## [Extracted entries]
--------------------------------
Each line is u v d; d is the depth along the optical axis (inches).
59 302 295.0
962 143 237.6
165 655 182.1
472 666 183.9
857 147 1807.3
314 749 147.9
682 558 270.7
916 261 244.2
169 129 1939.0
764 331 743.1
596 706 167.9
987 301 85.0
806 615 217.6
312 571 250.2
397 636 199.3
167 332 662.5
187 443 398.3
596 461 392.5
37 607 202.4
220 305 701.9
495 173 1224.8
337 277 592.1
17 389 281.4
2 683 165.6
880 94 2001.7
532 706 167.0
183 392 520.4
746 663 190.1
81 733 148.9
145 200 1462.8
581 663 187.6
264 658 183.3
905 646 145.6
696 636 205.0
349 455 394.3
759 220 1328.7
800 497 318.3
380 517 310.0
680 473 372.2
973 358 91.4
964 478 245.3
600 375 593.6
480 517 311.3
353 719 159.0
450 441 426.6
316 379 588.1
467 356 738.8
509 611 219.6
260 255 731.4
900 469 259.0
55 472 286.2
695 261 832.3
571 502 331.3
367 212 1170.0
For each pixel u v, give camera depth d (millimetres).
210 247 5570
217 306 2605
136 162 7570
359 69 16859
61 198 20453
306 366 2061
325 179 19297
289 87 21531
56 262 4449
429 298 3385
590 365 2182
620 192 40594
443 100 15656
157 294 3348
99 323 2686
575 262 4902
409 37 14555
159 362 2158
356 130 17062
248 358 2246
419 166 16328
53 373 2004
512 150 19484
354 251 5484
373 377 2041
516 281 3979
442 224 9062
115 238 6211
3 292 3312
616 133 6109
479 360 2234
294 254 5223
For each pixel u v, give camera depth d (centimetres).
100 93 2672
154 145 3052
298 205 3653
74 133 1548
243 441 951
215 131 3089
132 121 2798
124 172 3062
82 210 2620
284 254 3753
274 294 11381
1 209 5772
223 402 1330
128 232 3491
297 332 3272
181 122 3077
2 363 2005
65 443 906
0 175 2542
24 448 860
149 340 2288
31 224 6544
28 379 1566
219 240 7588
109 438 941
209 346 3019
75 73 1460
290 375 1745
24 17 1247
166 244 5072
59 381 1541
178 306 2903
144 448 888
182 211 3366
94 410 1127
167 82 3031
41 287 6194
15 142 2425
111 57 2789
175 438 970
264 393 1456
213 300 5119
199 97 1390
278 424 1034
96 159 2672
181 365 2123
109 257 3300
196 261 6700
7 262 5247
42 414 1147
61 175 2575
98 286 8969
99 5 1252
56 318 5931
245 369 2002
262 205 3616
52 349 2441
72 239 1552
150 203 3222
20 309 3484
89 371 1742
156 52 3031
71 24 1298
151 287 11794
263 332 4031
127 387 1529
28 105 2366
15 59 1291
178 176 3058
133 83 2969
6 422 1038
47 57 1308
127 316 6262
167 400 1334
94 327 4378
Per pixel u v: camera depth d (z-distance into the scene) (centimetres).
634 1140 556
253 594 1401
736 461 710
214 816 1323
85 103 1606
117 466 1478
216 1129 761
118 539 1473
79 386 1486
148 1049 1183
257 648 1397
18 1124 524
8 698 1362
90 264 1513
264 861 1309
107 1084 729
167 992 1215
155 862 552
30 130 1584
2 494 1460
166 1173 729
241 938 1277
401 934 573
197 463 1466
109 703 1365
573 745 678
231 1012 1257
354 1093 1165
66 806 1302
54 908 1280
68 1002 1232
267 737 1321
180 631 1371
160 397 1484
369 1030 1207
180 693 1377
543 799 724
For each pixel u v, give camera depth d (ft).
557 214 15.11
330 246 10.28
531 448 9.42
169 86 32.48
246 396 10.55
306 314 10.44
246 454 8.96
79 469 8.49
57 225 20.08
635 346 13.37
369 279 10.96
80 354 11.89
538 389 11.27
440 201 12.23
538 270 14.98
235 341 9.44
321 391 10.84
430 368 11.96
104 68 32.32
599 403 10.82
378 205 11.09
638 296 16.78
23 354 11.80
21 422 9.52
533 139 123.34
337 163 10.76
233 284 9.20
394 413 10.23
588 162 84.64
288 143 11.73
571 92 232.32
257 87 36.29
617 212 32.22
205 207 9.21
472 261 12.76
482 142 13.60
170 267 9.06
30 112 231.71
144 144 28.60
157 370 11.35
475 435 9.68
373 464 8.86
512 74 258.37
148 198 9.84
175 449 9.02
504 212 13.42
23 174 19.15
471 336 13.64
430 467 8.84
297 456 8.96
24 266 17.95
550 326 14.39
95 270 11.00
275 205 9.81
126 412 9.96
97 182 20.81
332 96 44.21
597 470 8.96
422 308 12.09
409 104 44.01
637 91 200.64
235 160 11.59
--------------------------------
## [What is needed]
Take from the material above the lines running from the one with "264 658 183.3" through the one with "For each pixel u v, give camera depth d (millimetres).", and repeat them exactly, with nothing else.

## [Reply]
264 658 183.3
905 646 145.6
696 636 205.0
349 455 394.3
759 220 1328.7
800 497 318.3
380 517 310.0
680 473 372.2
973 358 91.4
964 478 245.3
600 375 593.6
480 517 311.3
353 719 159.0
450 441 426.6
316 379 588.1
467 356 738.8
509 611 219.6
260 255 731.4
900 469 259.0
55 472 286.2
695 261 832.3
571 502 331.3
367 212 1170.0
For each pixel u v, give camera depth d (millimetres).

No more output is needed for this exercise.